Upili dwulatka! Zachowanie tłumaczyli… żartem

  • Post category:Polska

Po informacji o pijanym dwulatku przywiezionym do bełchatowskiego szpitala przez matkę policjanci z komisariatu w Kamieńsku rozmawiali o tym zdarzeniu z wieloma osobami. Dzięki ich dociekliwości prawda wyszła na jaw. Okazało się, alkohol dziecku podali dwaj mężczyźni.

Reklama

Reklama

Fot. Policja.pl

 

Wieczorem, 13 listopada 2018 roku ,bełchatowscy policjanci poinformowali dyżurnego z komendy policji w Radomsku, że do szpitala zostało przywiezione nietrzeźwe dziecko. Badania wykonane w placówce medycznej wykazały, że 2-letni chłopiec miał 1,8 promila alkoholu w organizmie. Matka dziecka była trzeźwa.

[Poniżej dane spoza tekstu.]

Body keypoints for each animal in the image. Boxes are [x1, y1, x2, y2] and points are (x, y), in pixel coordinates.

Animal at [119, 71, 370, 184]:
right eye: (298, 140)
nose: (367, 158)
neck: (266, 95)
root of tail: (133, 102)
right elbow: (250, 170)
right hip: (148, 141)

Lekarze natychmiast zajęli się odtruciem dwulatka. Do zdarzenia doszło na terenie jednej z posesji w gminie Kamieńsk, w powiecie radomszczańskim. Osoby, które były świadkami tego zdarzenia początkowo utrzymywały, że był to nieszczęśliwy wypadek. Twierdziły, że dziecko samo napiło się alkoholu z pozostawionej na posesji butelki.

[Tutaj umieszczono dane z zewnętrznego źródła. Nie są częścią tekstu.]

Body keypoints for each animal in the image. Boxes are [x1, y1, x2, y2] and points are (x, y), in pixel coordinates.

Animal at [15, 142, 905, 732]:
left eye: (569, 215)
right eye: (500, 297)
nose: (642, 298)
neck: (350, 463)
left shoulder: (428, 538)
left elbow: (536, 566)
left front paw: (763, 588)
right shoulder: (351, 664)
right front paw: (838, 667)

Policjanci dostrzegli pewne nieścisłości w zeznaniach świadków. Nie uwierzyli w opowiadaną historię. Okazało się, że chłopcem miał opiekować się dziadek. Kiedy obsługiwał klientów sklepu znajdującego się na tej posesji, maluch wykorzystał nieuwagę dziadka i poszedł do znanych mu mężczyzn spożywających alkohol za lokalem.

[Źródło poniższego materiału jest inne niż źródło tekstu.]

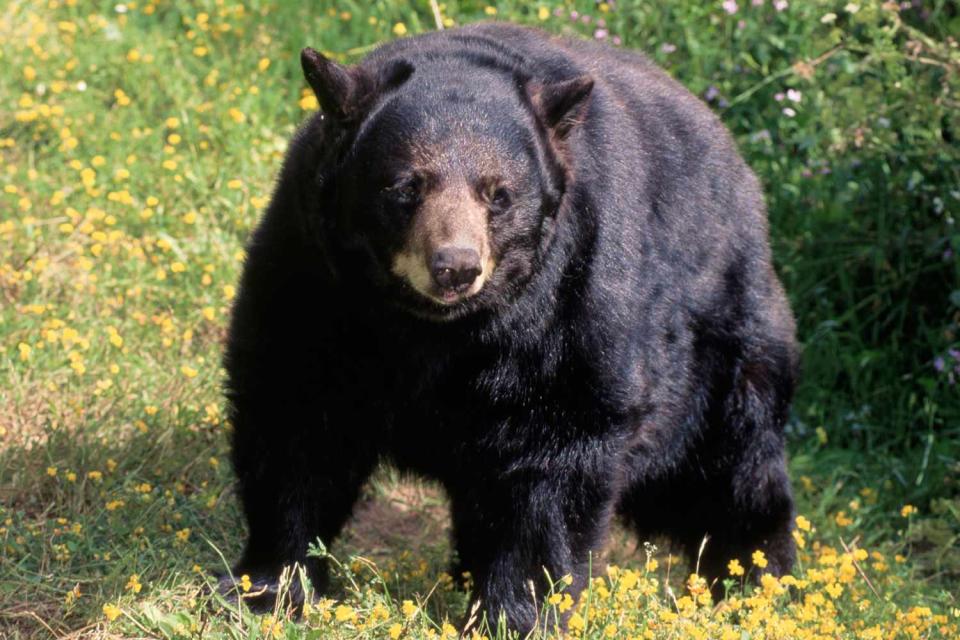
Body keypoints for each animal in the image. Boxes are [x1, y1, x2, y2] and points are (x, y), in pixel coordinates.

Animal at [221, 22, 800, 632]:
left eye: (498, 193)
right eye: (406, 186)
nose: (455, 265)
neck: (433, 331)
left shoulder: (570, 302)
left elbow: (555, 456)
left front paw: (514, 615)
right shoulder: (314, 278)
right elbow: (297, 414)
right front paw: (269, 586)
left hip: (719, 346)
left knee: (731, 465)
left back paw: (755, 586)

Jak wynika z zebranego materiału dowodowego jeden z nich wlał chłopcu wódki w kieliszek i kazał wypić. Dwulatek wypił najprawdopodobniej trzy kieliszki wódki. Następnie chłopiec wrócił do dziadka, który zauważył dziwne zachowanie wnuka a dodatkowo wyczuł woń alkoholu. Natychmiast zaalarmował matkę dziecka, która zawiozła 2-latka do szpitala.

Działania funkcjonariuszy doprowadziły do zatrzymania, 15 listopada br., dwóch mężczyzn w wieku 29 i 36 lat. Obaj są mieszkańcami gminy Kamieńsk. Podczas rozmowy z policjantami stwierdzili, że to miał być  żart. Za takie zachowanie grozi im kara do 3 lat pozbawienia wolności. Maluch wrócił już do domu.